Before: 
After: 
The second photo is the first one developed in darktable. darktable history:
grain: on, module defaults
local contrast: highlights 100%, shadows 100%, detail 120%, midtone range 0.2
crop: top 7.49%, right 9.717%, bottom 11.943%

Task statement:
Reproduce the listing above line for line, without changes.

Answer to this task:
Before: 
After: 
The second photo is the first one developed in darktable. darktable history:
grain: on, module defaults
local contrast: highlights 100%, shadows 100%, detail 120%, midtone range 0.2
crop: top 7.49%, right 9.717%, bottom 11.943%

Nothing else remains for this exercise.